**The task**
Lines in the records below that contain the word "down" must each be copied.

[Collected data]
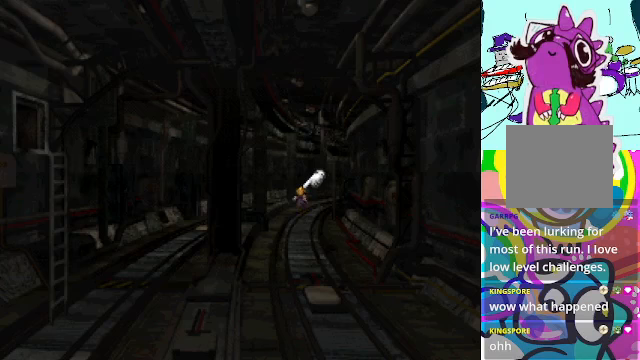
{"buttons": ["A", "DPAD_RIGHT"], "left_stick": "center", "events": [[500, "DPAD_RIGHT", "down"]]}
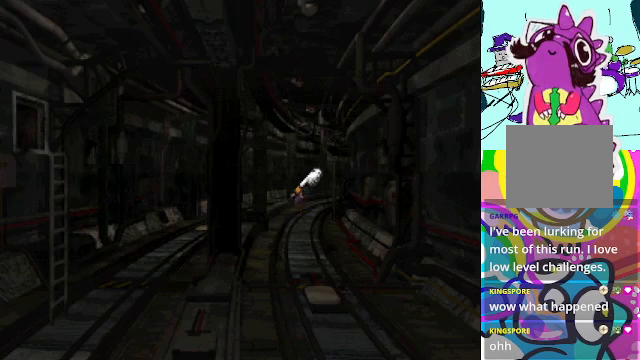
{"buttons": ["A", "DPAD_RIGHT"], "left_stick": "center", "events": []}
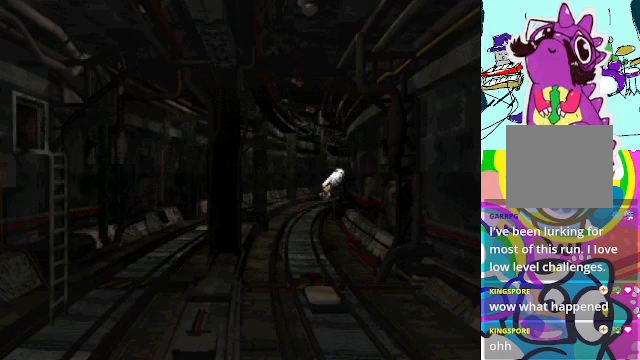
{"buttons": ["A", "DPAD_RIGHT"], "left_stick": "center", "events": []}
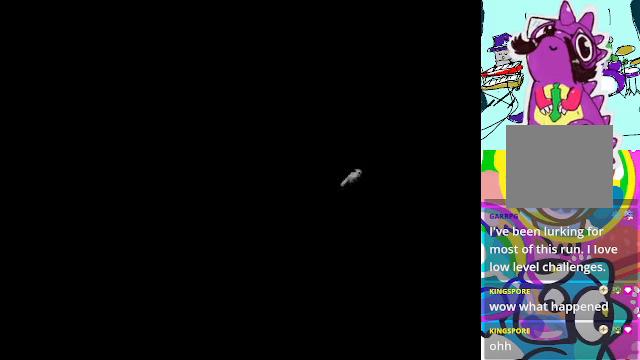
{"buttons": ["A"], "left_stick": "center", "events": [[267, "DPAD_RIGHT", "up"]]}
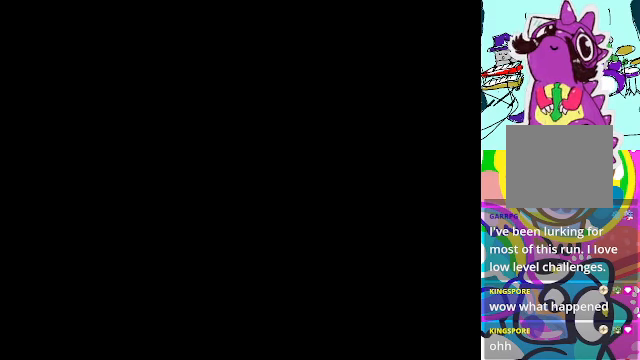
{"buttons": ["A"], "left_stick": "center", "events": []}
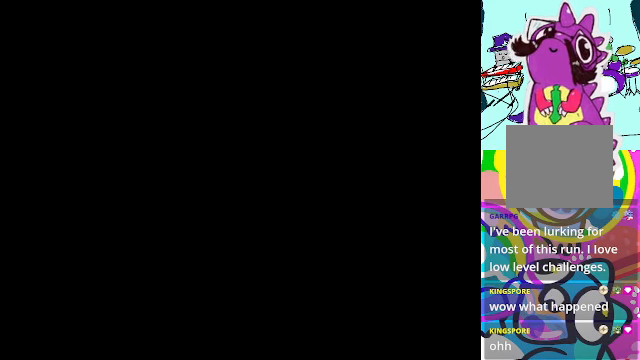
{"buttons": [], "left_stick": "center", "events": [[100, "A", "up"]]}
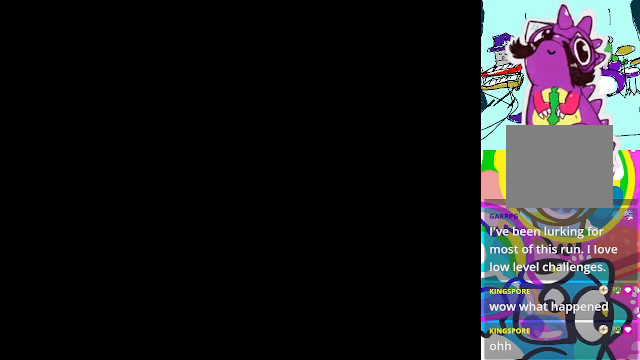
{"buttons": [], "left_stick": "center", "events": []}
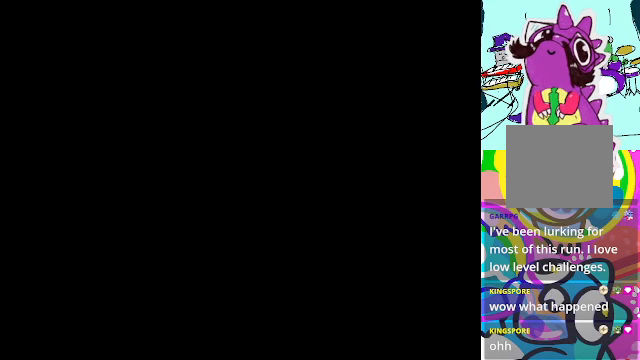
{"buttons": [], "left_stick": "center", "events": []}
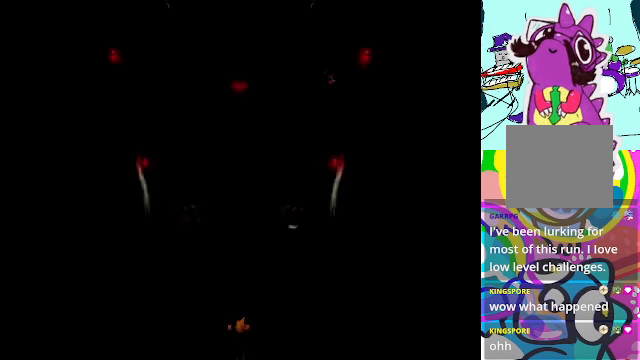
{"buttons": [], "left_stick": "center", "events": []}
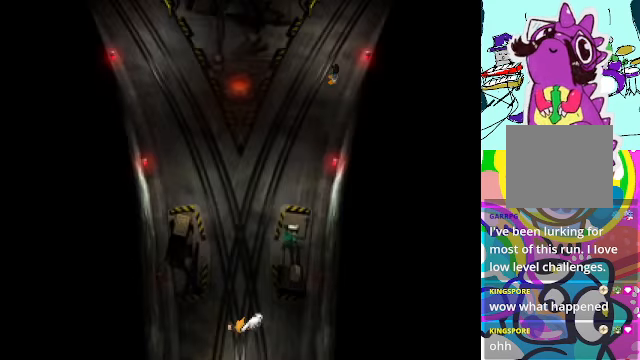
{"buttons": ["A"], "left_stick": "center", "events": [[333, "A", "down"]]}
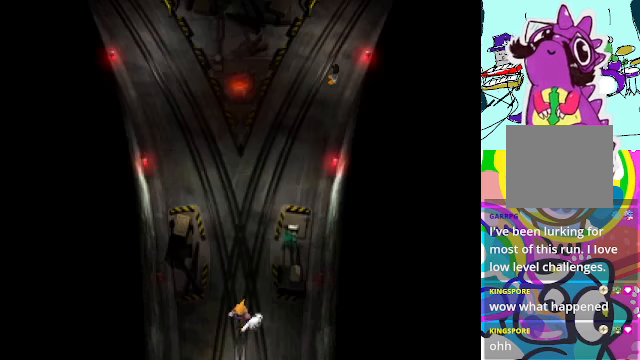
{"buttons": ["A"], "left_stick": "center", "events": []}
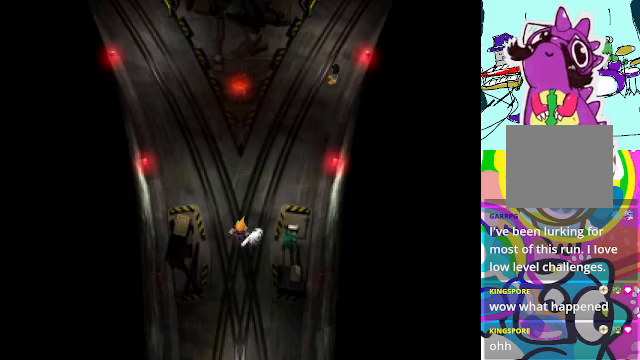
{"buttons": ["A"], "left_stick": "center", "events": []}
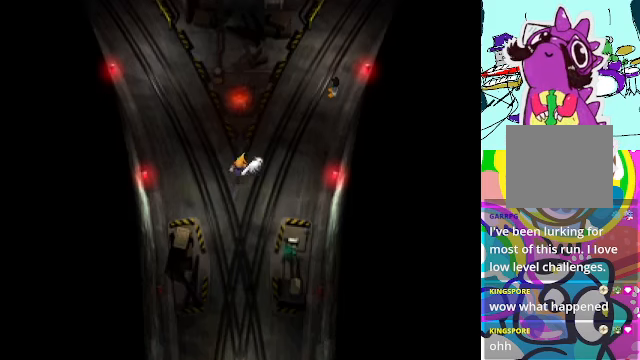
{"buttons": ["A"], "left_stick": "center", "events": [[33, "DPAD_RIGHT", "down"], [233, "DPAD_RIGHT", "up"]]}
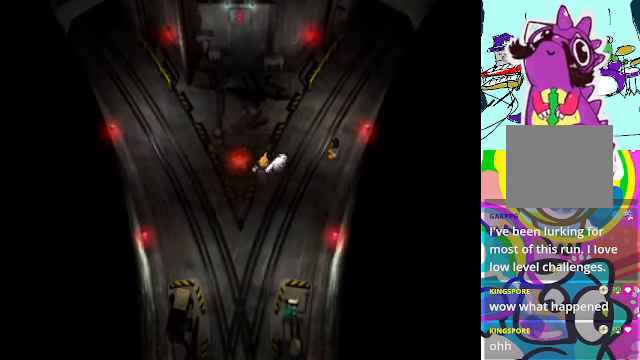
{"buttons": ["A"], "left_stick": "center", "events": []}
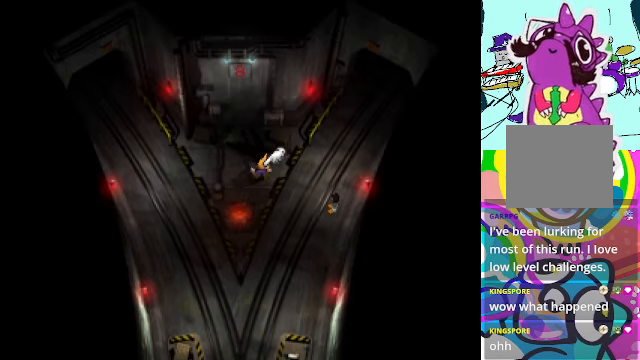
{"buttons": ["A"], "left_stick": "center", "events": []}
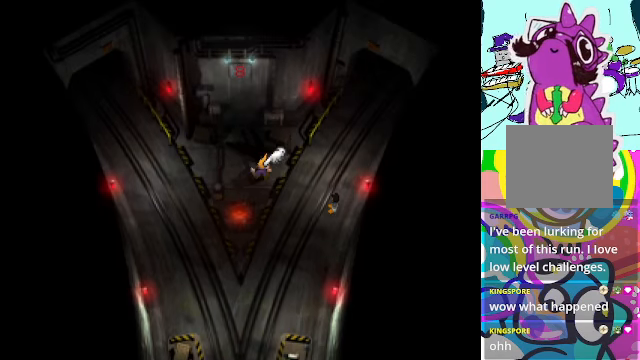
{"buttons": ["A", "DPAD_RIGHT"], "left_stick": "center", "events": [[66, "DPAD_DOWN", "down"], [266, "DPAD_RIGHT", "down"], [366, "DPAD_DOWN", "up"]]}
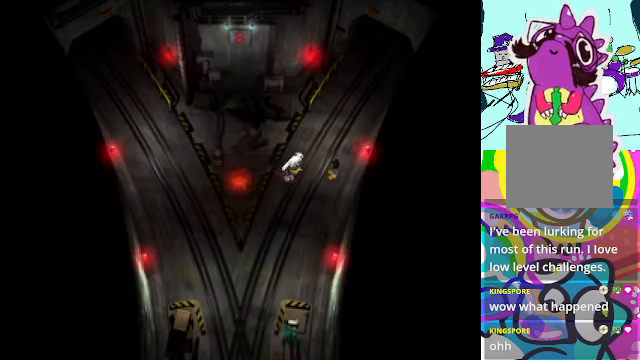
{"buttons": [], "left_stick": "center", "events": [[200, "B", "down"], [366, "DPAD_RIGHT", "up"], [400, "B", "up"], [433, "A", "up"]]}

**Exercise result**
{"buttons": ["A", "DPAD_RIGHT"], "left_stick": "center", "events": [[500, "DPAD_RIGHT", "down"]]}
{"buttons": ["A"], "left_stick": "center", "events": [[333, "A", "down"]]}
{"buttons": ["A"], "left_stick": "center", "events": [[33, "DPAD_RIGHT", "down"], [233, "DPAD_RIGHT", "up"]]}
{"buttons": ["A", "DPAD_RIGHT"], "left_stick": "center", "events": [[66, "DPAD_DOWN", "down"], [266, "DPAD_RIGHT", "down"], [366, "DPAD_DOWN", "up"]]}
{"buttons": [], "left_stick": "center", "events": [[200, "B", "down"], [366, "DPAD_RIGHT", "up"], [400, "B", "up"], [433, "A", "up"]]}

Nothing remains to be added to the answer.